Products defined as ‘subscriptions’ recur and renew each month and continue until written notice of cancellation is received. One-time install fees and first month service fees are due upon execution of all VYRL, LLC agreements. Recurring monthly charges will be billed on the 1st business day of each month are payable Net-15. All credit card payments will incur a 3.1% transaction fee.
Upgrades are defined as an increase in budget or resources for previously purchased products & services. Upgrades are subject to a minimum of two consecutive billing cycles and are subject to all previously accepted terms. Client may downgrade to original agreement terms with 30-day written notice of intent to downgrade after two consecutive billings cycles have passed and (Client) is in good financial standing with VYRL, LLC.

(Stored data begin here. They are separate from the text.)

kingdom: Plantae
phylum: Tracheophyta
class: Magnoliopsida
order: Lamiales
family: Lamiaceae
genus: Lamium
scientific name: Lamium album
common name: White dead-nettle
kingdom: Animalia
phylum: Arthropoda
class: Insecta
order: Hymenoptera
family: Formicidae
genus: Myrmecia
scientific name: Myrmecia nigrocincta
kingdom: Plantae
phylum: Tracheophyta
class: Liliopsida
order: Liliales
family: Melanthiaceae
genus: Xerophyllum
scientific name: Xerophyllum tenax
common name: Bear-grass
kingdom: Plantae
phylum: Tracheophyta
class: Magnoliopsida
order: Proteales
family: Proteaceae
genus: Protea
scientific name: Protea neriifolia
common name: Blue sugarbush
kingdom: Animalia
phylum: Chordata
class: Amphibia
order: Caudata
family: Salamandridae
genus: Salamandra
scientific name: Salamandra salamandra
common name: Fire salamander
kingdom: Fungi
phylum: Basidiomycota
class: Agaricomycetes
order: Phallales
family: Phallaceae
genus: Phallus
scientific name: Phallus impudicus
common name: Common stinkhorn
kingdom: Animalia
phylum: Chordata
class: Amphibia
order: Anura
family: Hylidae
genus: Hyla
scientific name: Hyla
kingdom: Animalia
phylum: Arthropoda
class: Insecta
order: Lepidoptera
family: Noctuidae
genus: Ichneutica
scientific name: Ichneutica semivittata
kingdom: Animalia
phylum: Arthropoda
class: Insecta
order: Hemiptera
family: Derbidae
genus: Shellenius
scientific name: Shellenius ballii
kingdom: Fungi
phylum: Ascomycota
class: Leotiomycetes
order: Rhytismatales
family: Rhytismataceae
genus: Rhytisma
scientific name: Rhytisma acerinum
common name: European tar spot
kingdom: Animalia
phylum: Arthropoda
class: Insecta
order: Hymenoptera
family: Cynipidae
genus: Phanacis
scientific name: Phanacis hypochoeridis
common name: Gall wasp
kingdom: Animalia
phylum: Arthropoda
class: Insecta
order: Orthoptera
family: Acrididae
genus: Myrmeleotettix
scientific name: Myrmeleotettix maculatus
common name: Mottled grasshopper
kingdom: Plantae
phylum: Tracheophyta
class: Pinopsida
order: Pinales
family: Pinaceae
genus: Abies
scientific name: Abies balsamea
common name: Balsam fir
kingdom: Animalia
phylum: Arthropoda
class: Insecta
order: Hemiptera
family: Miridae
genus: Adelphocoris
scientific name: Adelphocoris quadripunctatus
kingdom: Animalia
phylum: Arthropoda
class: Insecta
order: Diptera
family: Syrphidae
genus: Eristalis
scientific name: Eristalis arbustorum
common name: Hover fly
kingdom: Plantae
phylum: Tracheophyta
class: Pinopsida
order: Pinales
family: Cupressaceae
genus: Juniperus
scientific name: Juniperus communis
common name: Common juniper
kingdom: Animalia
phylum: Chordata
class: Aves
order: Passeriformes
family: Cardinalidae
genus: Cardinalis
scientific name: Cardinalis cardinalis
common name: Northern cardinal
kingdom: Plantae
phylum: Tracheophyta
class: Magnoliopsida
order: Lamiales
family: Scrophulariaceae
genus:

(Client) may cancel service(s) with 30-day advance written notice to VYRL. Upon receipt of written cancellation notice, VYRL will confirm final termination date with (Client). (Client) will be charged all service fees up to final termination date – There are no refunds for account set up, installation fees, and advertising placements paid to 3rd parties on your behalf. You will retain access to service(s) until the end of the service cycle.